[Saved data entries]
.....

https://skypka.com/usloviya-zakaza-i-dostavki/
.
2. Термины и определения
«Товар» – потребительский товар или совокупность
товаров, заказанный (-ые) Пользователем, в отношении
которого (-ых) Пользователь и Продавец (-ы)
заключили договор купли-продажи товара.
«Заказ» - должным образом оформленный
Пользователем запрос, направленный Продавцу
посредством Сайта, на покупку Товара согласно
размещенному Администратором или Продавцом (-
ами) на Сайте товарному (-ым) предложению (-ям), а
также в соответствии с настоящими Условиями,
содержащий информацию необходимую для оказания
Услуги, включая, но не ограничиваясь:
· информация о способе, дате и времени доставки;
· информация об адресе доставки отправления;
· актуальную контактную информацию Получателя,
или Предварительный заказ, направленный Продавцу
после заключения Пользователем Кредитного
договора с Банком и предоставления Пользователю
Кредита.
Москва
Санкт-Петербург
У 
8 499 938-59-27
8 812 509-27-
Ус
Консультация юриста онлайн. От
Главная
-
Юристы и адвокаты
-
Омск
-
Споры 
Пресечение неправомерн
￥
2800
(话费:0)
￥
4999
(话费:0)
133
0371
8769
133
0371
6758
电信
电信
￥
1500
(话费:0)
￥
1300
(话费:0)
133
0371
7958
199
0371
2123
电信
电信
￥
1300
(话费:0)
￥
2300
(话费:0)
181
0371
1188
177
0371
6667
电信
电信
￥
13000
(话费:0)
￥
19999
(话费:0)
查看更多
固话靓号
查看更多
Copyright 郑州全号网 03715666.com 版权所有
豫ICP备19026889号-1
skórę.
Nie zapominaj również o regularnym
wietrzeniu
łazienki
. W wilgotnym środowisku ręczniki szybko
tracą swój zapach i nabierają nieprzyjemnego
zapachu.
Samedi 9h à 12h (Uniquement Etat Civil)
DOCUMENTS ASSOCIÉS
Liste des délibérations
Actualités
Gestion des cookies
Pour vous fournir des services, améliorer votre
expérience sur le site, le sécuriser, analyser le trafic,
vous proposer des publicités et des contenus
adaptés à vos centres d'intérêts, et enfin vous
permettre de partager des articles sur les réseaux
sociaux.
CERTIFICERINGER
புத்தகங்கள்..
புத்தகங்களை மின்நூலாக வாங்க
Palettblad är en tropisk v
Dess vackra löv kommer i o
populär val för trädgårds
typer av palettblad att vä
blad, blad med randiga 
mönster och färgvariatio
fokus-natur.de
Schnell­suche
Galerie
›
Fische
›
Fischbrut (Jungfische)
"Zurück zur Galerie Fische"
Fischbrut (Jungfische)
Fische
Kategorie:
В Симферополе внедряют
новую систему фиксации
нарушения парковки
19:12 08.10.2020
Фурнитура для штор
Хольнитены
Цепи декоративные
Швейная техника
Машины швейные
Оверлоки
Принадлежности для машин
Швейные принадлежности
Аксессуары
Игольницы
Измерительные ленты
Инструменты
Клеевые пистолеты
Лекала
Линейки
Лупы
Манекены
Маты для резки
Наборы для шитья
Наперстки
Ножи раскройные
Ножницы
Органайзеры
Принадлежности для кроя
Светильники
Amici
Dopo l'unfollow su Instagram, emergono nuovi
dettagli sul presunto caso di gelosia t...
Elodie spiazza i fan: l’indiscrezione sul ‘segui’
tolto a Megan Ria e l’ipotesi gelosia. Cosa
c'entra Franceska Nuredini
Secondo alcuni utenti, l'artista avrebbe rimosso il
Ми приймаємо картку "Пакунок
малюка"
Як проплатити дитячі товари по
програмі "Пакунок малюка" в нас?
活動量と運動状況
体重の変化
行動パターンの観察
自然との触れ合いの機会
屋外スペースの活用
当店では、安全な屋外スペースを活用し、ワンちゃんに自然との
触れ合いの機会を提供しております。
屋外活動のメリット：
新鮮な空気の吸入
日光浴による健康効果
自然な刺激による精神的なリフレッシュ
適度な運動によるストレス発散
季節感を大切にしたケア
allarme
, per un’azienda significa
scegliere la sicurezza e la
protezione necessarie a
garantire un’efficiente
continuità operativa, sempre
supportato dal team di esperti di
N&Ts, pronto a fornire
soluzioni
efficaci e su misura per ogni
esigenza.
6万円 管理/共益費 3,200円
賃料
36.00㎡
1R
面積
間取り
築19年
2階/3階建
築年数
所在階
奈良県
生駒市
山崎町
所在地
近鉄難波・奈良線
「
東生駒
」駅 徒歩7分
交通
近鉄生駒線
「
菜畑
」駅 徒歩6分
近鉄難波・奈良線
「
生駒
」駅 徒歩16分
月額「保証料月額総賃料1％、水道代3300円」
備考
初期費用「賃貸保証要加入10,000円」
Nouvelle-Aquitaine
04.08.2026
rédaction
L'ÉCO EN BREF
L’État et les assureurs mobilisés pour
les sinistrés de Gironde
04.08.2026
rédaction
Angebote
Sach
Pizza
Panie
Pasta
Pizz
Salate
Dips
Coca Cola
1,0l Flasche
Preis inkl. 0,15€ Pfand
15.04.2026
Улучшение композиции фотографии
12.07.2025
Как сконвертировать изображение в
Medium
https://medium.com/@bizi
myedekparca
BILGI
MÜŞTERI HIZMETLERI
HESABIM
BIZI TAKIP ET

.....

With nothing added or dropped, write out every entry.

https://skypka.com/usloviya-zakaza-i-dostavki/
.
2. Термины и определения
«Товар» – потребительский товар или совокупность
товаров, заказанный (-ые) Пользователем, в отношении
которого (-ых) Пользователь и Продавец (-ы)
заключили договор купли-продажи товара.
«Заказ» - должным образом оформленный
Пользователем запрос, направленный Продавцу
посредством Сайта, на покупку Товара согласно
размещенному Администратором или Продавцом (-
ами) на Сайте товарному (-ым) предложению (-ям), а
также в соответствии с настоящими Условиями,
содержащий информацию необходимую для оказания
Услуги, включая, но не ограничиваясь:
· информация о способе, дате и времени доставки;
· информация об адресе доставки отправления;
· актуальную контактную информацию Получателя,
или Предварительный заказ, направленный Продавцу
после заключения Пользователем Кредитного
договора с Банком и предоставления Пользователю
Кредита.
Москва
Санкт-Петербург
У 
8 499 938-59-27
8 812 509-27-
Ус
Консультация юриста онлайн. От
Главная
-
Юристы и адвокаты
-
Омск
-
Споры 
Пресечение неправомерн
￥
2800
(话费:0)
￥
4999
(话费:0)
133
0371
8769
133
0371
6758
电信
电信
￥
1500
(话费:0)
￥
1300
(话费:0)
133
0371
7958
199
0371
2123
电信
电信
￥
1300
(话费:0)
￥
2300
(话费:0)
181
0371
1188
177
0371
6667
电信
电信
￥
13000
(话费:0)
￥
19999
(话费:0)
查看更多
固话靓号
查看更多
Copyright 郑州全号网 03715666.com 版权所有
豫ICP备19026889号-1
skórę.
Nie zapominaj również o regularnym
wietrzeniu
łazienki
. W wilgotnym środowisku ręczniki szybko
tracą swój zapach i nabierają nieprzyjemnego
zapachu.
Samedi 9h à 12h (Uniquement Etat Civil)
DOCUMENTS ASSOCIÉS
Liste des délibérations
Actualités
Gestion des cookies
Pour vous fournir des services, améliorer votre
expérience sur le site, le sécuriser, analyser le trafic,
vous proposer des publicités et des contenus
adaptés à vos centres d'intérêts, et enfin vous
permettre de partager des articles sur les réseaux
sociaux.
CERTIFICERINGER
புத்தகங்கள்..
புத்தகங்களை மின்நூலாக வாங்க
Palettblad är en tropisk v
Dess vackra löv kommer i o
populär val för trädgårds
typer av palettblad att vä
blad, blad med randiga 
mönster och färgvariatio
fokus-natur.de
Schnell­suche
Galerie
›
Fische
›
Fischbrut (Jungfische)
"Zurück zur Galerie Fische"
Fischbrut (Jungfische)
Fische
Kategorie:
В Симферополе внедряют
новую систему фиксации
нарушения парковки
19:12 08.10.2020
Фурнитура для штор
Хольнитены
Цепи декоративные
Швейная техника
Машины швейные
Оверлоки
Принадлежности для машин
Швейные принадлежности
Аксессуары
Игольницы
Измерительные ленты
Инструменты
Клеевые пистолеты
Лекала
Линейки
Лупы
Манекены
Маты для резки
Наборы для шитья
Наперстки
Ножи раскройные
Ножницы
Органайзеры
Принадлежности для кроя
Светильники
Amici
Dopo l'unfollow su Instagram, emergono nuovi
dettagli sul presunto caso di gelosia t...
Elodie spiazza i fan: l’indiscrezione sul ‘segui’
tolto a Megan Ria e l’ipotesi gelosia. Cosa
c'entra Franceska Nuredini
Secondo alcuni utenti, l'artista avrebbe rimosso il
Ми приймаємо картку "Пакунок
малюка"
Як проплатити дитячі товари по
програмі "Пакунок малюка" в нас?
活動量と運動状況
体重の変化
行動パターンの観察
自然との触れ合いの機会
屋外スペースの活用
当店では、安全な屋外スペースを活用し、ワンちゃんに自然との
触れ合いの機会を提供しております。
屋外活動のメリット：
新鮮な空気の吸入
日光浴による健康効果
自然な刺激による精神的なリフレッシュ
適度な運動によるストレス発散
季節感を大切にしたケア
allarme
, per un’azienda significa
scegliere la sicurezza e la
protezione necessarie a
garantire un’efficiente
continuità operativa, sempre
supportato dal team di esperti di
N&Ts, pronto a fornire
soluzioni
efficaci e su misura per ogni
esigenza.
6万円 管理/共益費 3,200円
賃料
36.00㎡
1R
面積
間取り
築19年
2階/3階建
築年数
所在階
奈良県
生駒市
山崎町
所在地
近鉄難波・奈良線
「
東生駒
」駅 徒歩7分
交通
近鉄生駒線
「
菜畑
」駅 徒歩6分
近鉄難波・奈良線
「
生駒
」駅 徒歩16分
月額「保証料月額総賃料1％、水道代3300円」
備考
初期費用「賃貸保証要加入10,000円」
Nouvelle-Aquitaine
04.08.2026
rédaction
L'ÉCO EN BREF
L’État et les assureurs mobilisés pour
les sinistrés de Gironde
04.08.2026
rédaction
Angebote
Sach
Pizza
Panie
Pasta
Pizz
Salate
Dips
Coca Cola
1,0l Flasche
Preis inkl. 0,15€ Pfand
15.04.2026
Улучшение композиции фотографии
12.07.2025
Как сконвертировать изображение в
Medium
https://medium.com/@bizi
myedekparca
BILGI
MÜŞTERI HIZMETLERI
HESABIM
BIZI TAKIP ET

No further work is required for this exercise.